Extrait du texte:

****************

Les infractions routières
Les infractions routières peuvent constituer des contraventions ou des délits en fonction de leur gravité. Leur régime sera alors différent en fonction de la catégorie à laquelle elles appartiennent.
I: Les contraventions
Les contraventions se divisent en cinq classes et peuvent être punies d’une peine maximale de 1.500 € d'amende et de peines accessoires telles que la suspension du permis pour un délai maximum de trois ans.
Souvent ces infractions s’accompagnent de pertes automatiques de points (maximum 4) lors du paiement de l’amende s’il n’y a pas eu contestation ou lorsque la condamnation judiciaire devient définitive.
II: Les délits routiers
Les délits peuvent être punis d’une peine de prison de 10 ans maximum, voire 20 ans en cas de récidive, ainsi que d’une peine d’amende.
La perte automatique s’élève à 6 points par délits.
En cas de cumul d’infractions les points perdus peuvent s’additionner jusqu’à un maximum de 8.
III: Particularité des infractions routières
A la différence de la plupart des infractions de droit commun, la preuve des infractions routière est plus facile à apporter.

****************

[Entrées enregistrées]

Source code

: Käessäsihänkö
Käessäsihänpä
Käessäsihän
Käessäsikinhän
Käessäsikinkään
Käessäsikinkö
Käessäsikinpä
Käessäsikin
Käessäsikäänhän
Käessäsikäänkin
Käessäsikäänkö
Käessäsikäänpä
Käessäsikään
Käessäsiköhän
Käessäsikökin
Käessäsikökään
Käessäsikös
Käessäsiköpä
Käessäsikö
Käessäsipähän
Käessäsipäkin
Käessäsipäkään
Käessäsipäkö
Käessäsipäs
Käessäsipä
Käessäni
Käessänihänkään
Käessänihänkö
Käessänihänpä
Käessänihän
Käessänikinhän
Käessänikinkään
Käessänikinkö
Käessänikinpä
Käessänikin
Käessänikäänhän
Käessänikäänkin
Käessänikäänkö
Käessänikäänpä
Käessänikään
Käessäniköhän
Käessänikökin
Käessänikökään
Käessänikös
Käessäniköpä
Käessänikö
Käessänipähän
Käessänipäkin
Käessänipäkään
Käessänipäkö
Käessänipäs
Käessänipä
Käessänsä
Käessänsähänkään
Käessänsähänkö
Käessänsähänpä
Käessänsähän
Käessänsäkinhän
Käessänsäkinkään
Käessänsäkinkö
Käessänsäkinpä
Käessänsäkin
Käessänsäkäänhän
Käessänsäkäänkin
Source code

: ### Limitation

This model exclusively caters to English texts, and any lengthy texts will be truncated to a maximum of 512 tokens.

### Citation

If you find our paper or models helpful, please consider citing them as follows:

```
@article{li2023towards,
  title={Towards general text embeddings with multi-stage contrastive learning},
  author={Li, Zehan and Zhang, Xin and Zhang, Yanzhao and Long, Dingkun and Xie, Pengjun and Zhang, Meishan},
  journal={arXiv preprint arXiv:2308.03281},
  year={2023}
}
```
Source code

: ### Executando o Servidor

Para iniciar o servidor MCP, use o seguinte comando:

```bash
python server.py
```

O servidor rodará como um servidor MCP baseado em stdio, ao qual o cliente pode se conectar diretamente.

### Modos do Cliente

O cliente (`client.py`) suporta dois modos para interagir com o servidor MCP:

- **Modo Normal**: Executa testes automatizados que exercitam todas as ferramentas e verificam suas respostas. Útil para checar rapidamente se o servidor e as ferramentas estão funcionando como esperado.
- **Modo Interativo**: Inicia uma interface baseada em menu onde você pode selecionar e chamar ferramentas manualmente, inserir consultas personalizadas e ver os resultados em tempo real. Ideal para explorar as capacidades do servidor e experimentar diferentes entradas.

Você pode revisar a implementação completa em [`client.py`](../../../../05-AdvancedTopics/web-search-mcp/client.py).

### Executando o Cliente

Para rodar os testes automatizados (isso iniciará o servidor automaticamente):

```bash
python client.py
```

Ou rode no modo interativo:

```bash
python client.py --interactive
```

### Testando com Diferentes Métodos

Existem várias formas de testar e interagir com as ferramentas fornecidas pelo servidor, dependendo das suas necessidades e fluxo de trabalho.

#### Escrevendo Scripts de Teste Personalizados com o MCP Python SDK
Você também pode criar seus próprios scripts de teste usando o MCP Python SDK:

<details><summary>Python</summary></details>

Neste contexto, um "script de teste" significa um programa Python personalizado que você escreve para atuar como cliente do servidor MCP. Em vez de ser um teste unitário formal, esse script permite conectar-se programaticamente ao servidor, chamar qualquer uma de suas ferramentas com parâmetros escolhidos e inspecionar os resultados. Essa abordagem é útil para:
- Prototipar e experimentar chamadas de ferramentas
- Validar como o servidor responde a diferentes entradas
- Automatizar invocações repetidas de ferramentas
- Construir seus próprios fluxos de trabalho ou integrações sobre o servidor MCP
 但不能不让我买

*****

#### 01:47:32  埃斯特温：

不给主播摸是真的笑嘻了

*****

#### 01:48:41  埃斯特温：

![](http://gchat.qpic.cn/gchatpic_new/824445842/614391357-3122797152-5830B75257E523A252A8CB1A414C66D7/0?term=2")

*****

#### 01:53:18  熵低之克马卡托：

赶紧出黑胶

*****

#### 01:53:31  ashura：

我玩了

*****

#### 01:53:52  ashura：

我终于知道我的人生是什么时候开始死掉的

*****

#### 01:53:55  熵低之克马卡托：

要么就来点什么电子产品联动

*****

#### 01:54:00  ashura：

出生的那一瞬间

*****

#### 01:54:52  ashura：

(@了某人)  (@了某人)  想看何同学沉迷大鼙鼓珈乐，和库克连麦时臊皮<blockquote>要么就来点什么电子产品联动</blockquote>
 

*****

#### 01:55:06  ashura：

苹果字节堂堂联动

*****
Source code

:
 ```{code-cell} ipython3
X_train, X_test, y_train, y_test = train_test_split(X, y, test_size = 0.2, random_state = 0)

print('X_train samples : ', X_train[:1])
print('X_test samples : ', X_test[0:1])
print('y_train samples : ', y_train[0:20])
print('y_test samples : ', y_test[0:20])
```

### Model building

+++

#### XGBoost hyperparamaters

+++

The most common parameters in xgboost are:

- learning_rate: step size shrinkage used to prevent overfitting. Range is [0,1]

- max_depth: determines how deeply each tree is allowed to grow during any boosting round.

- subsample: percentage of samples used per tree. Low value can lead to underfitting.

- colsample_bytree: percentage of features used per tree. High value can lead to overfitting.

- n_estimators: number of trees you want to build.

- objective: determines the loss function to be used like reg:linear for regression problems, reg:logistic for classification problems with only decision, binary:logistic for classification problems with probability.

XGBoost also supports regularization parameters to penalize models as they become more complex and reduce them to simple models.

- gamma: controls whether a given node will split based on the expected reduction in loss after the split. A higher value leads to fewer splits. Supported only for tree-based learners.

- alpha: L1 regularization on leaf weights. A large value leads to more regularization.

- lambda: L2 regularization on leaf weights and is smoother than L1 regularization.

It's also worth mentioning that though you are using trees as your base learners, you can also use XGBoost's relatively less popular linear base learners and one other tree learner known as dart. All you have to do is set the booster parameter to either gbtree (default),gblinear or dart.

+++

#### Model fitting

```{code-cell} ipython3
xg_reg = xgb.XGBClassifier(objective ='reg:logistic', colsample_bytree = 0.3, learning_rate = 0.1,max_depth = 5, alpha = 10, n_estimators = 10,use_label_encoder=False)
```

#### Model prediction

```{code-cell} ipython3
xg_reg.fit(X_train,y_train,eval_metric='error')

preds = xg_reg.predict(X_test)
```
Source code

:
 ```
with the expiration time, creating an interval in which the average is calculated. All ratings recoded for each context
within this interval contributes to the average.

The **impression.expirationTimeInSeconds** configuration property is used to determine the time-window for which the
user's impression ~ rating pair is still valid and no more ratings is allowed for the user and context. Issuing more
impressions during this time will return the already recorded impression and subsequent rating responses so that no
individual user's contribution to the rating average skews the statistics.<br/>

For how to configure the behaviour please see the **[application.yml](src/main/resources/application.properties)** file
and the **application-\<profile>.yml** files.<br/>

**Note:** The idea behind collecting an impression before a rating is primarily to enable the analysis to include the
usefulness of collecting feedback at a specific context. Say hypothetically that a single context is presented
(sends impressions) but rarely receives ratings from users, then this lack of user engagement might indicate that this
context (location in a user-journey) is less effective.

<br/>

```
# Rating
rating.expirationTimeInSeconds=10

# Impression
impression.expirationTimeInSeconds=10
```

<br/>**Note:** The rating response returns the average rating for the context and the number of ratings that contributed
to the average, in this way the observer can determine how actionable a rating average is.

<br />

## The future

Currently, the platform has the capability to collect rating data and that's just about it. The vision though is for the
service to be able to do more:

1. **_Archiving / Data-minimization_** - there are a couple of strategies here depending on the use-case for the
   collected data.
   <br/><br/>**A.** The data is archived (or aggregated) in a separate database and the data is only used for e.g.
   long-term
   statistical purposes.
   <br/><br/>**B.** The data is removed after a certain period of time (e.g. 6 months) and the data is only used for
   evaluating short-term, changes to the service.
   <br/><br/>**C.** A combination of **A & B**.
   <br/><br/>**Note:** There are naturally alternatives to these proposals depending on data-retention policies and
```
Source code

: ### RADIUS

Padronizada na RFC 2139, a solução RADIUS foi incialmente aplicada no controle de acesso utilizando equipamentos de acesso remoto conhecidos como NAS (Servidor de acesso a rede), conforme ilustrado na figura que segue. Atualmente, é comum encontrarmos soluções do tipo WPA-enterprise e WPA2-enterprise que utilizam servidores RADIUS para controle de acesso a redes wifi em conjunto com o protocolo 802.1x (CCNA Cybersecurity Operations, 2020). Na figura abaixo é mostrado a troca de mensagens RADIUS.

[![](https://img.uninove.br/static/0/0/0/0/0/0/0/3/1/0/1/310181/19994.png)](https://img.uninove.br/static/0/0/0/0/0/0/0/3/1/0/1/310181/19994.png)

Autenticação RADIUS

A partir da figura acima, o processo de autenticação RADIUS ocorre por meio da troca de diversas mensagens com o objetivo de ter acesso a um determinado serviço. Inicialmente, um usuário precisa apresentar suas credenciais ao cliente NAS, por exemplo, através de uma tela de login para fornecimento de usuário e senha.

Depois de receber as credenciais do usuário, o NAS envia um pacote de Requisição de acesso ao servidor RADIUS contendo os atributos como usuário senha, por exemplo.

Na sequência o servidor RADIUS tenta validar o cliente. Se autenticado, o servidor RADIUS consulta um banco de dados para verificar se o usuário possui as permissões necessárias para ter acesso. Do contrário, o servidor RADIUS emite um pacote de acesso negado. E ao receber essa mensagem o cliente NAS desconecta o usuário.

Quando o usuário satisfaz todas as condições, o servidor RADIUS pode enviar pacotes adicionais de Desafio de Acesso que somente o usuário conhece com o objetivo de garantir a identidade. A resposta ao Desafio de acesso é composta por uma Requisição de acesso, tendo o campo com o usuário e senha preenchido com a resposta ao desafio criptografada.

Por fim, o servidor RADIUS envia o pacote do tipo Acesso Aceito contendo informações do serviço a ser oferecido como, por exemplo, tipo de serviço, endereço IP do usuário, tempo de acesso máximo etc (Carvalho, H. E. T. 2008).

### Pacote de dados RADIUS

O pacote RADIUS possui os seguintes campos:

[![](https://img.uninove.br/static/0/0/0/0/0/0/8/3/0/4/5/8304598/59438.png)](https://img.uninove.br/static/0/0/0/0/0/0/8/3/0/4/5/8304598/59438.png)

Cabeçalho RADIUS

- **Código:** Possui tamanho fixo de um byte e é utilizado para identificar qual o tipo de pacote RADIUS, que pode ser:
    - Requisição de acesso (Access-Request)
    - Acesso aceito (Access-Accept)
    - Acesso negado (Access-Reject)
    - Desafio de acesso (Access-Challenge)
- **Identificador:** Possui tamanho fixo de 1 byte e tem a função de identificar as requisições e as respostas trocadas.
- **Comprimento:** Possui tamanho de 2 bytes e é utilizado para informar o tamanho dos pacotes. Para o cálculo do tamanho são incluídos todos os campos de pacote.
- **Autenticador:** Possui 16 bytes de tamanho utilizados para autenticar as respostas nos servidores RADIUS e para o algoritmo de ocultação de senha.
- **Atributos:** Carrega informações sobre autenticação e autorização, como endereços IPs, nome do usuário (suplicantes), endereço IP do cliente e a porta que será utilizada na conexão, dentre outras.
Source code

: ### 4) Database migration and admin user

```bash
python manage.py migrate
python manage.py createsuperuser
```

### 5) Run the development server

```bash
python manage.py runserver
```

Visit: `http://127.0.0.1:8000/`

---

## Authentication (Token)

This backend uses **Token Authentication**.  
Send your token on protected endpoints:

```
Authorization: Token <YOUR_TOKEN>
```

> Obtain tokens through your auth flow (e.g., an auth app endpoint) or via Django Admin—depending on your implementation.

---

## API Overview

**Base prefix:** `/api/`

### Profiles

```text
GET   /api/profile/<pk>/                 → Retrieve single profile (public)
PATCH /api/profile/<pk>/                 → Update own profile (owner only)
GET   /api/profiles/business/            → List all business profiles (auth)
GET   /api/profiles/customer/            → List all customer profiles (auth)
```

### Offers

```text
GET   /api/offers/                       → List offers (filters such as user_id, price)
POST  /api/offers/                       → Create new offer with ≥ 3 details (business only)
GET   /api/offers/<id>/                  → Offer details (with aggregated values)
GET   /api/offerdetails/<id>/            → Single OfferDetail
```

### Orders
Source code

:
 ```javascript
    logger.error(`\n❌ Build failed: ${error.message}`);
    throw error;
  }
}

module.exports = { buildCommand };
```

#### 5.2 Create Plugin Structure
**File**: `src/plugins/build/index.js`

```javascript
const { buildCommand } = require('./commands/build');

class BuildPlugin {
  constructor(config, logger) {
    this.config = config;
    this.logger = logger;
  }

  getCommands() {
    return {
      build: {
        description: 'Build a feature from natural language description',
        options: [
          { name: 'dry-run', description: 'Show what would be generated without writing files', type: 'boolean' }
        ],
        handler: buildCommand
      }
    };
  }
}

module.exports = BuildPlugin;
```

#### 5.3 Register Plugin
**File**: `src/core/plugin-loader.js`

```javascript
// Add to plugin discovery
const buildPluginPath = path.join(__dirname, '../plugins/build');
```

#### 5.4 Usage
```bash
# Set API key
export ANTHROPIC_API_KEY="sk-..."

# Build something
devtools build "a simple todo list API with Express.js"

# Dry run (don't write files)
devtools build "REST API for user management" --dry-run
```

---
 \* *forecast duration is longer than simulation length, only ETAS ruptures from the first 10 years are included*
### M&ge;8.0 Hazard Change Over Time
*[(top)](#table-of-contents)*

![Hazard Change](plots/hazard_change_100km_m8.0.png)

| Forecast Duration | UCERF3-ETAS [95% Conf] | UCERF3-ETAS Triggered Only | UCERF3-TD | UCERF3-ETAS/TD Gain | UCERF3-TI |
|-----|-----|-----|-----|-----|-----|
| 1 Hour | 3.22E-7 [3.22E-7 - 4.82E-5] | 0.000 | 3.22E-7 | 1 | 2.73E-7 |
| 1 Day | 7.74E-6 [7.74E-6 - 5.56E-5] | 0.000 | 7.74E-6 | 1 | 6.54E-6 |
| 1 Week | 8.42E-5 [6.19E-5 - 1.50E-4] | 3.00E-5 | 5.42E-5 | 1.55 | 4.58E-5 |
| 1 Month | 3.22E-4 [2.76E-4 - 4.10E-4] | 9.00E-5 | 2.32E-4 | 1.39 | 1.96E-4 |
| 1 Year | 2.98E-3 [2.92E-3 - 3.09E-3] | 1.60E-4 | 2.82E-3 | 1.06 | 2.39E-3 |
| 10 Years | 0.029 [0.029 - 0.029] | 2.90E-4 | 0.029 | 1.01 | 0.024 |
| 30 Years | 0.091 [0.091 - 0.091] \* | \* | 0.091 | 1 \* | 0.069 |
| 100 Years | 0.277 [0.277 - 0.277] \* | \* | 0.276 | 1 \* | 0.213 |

****************

Consigne A: D'après le texte sur les infractions routières, pourquoi ces infractions ne suivent-elles pas toutes le même régime ? Répondez en une à trois phrases.
Consigne B:
Répondez à ces questions à l'aide du texte sur les infractions routières.
(i) En combien de classes les contraventions se divisent-elles ?
(ii) Combien de points un délit fait-il perdre automatiquement ?
(iii) Quelle peine de prison maximale un délit peut-il entraîner en cas de récidive ?

Réponse rédigée A: Selon leur gravité, les infractions routières sont soit des contraventions, soit des délits. Leur régime change en fonction de la catégorie à laquelle elles appartiennent.

Réponse rédigée B:
(i) En cinq classes.
(ii) 6 points.
(iii) 20 ans.